**What you need to do:** Pull out every line below that contains the word "como", treating uppercase and lowercase as different.

________________________

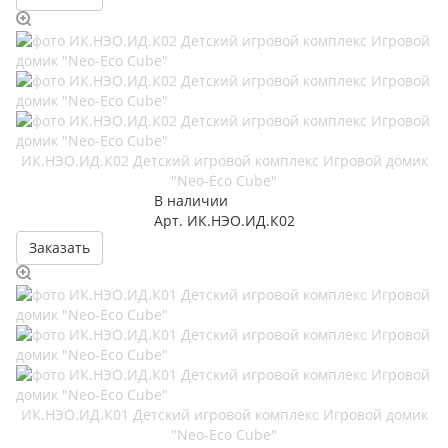
ИК.НЭО.ИД.К02 Детский игровой комплекс Игровой домик
"Neo-Eco Cube"
В наличии
Арт.
ИК.НЭО.ИД.К02
Заказать
ИК.НЭО.ИД.К01 Детский игровой комплекс Игровой домик
"Neo-Eco Cube"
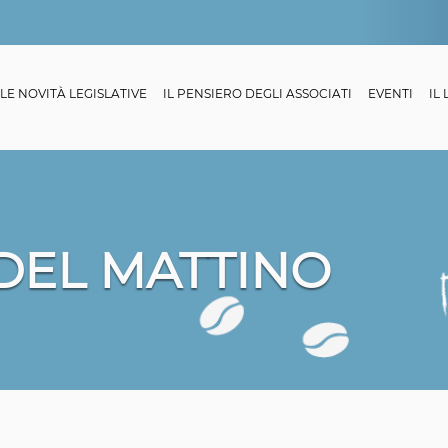
LE NOVITÀ LEGISLATIVE
IL PENSIERO DEGLI ASSOCIATI
EVENTI
IL
 DEL MATTINO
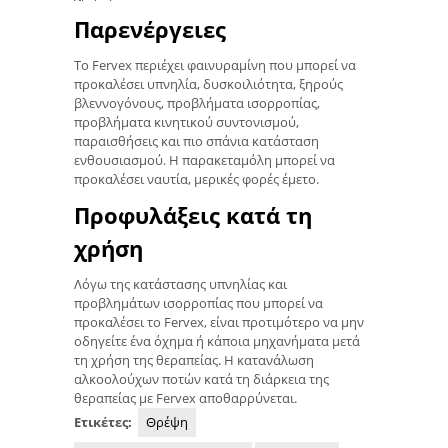
Παρενέργειες
Το Fervex περιέχει φαινυραμίνη που μπορεί να
προκαλέσει υπνηλία, δυσκοιλιότητα, ξηρούς
βλεννογόνους, προβλήματα ισορροπίας,
προβλήματα κινητικού συντονισμού,
παραισθήσεις και πιο σπάνια κατάσταση
ενθουσιασμού. Η παρακεταμόλη μπορεί να
προκαλέσει ναυτία, μερικές φορές έμετο.
Προφυλάξεις κατά τη
χρήση
Λόγω της κατάστασης υπνηλίας και
προβλημάτων ισορροπίας που μπορεί να
προκαλέσει το Fervex, είναι προτιμότερο να μην
οδηγείτε ένα όχημα ή κάποια μηχανήματα μετά
τη χρήση της θεραπείας. Η κατανάλωση
αλκοολούχων ποτών κατά τη διάρκεια της
θεραπείας με Fervex αποθαρρύνεται.
Ετικέτες:
Θρέψη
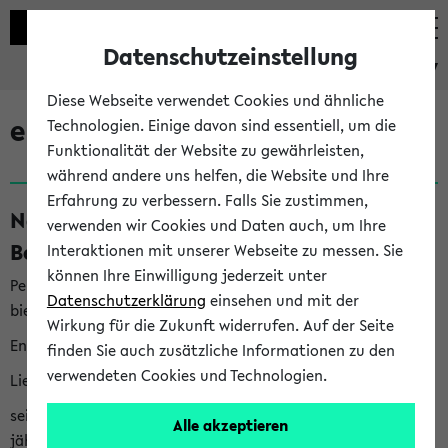
Datenschutzeinstellung
eKVV
Diese Webseite verwendet Cookies und ähnliche
eKVV News
Technologien. Einige davon sind essentiell, um die
Funktionalität der Website zu gewährleisten,
während andere uns helfen, die Website und Ihre
Erfahrung zu verbessern. Falls Sie zustimmen,
Nachhaltigkeitspreis 2026:
verwenden wir Cookies und Daten auch, um Ihre
Bewerbungsphase gestartet (06.08.26)
Interaktionen mit unserer Webseite zu messen. Sie
können Ihre Einwilligung jederzeit unter
Per E-Mail eingestellt von nachhaltigkeitsbuero@uni-
Datenschutzerklärung
einsehen und mit der
bielefeld.de an den Verteiler 'Alle Studierenden':
Wirkung für die Zukunft widerrufen. Auf der Seite
English version below
finden Sie auch zusätzliche Informationen zu den
verwendeten Cookies und Technologien.
Liebe Studierende,
seit 2023 verleiht das Rektorat der Universität Bielefeld
Alle akzeptieren
jährlich den Nachhaltigkeitspreis für Abschlussarbeiten. Sie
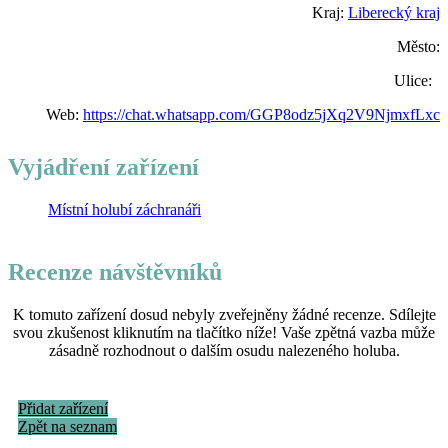
Kraj:
Liberecký kraj
Město:
Ulice:
Web:
https://chat.whatsapp.com/GGP8odz5jXq2V9NjmxfLxc
Vyjádření zařízení
Místní holubí záchranáři
Recenze návštěvníků
K tomuto zařízení dosud nebyly zveřejněny žádné recenze. Sdílejte
svou zkušenost kliknutím na tlačítko níže! Vaše zpětná vazba může
zásadně rozhodnout o dalším osudu nalezeného holuba.
Přidat zařízení
Zpět na seznam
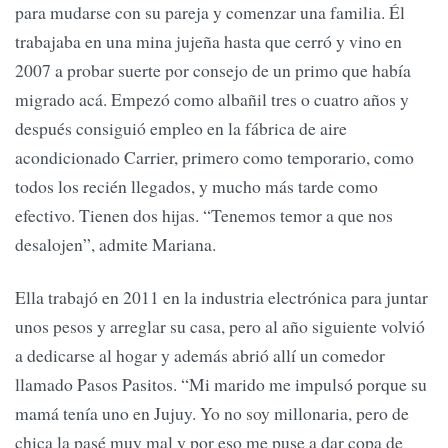
para mudarse con su pareja y comenzar una familia. Él
trabajaba en una mina jujeña hasta que cerró y vino en
2007 a probar suerte por consejo de un primo que había
migrado acá. Empezó como albañil tres o cuatro años y
después consiguió empleo en la fábrica de aire
acondicionado Carrier, primero como temporario, como
todos los recién llegados, y mucho más tarde como
efectivo. Tienen dos hijas. “Tenemos temor a que nos
desalojen”, admite Mariana.
Ella trabajó en 2011 en la industria electrónica para juntar
unos pesos y arreglar su casa, pero al año siguiente volvió
a dedicarse al hogar y además abrió allí un comedor
llamado Pasos Pasitos. “Mi marido me impulsó porque su
mamá tenía uno en Jujuy. Yo no soy millonaria, pero de
chica la pasé muy mal y por eso me puse a dar copa de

________________________

**Completed task:**
migrado acá. Empezó como albañil tres o cuatro años y
acondicionado Carrier, primero como temporario, como
todos los recién llegados, y mucho más tarde como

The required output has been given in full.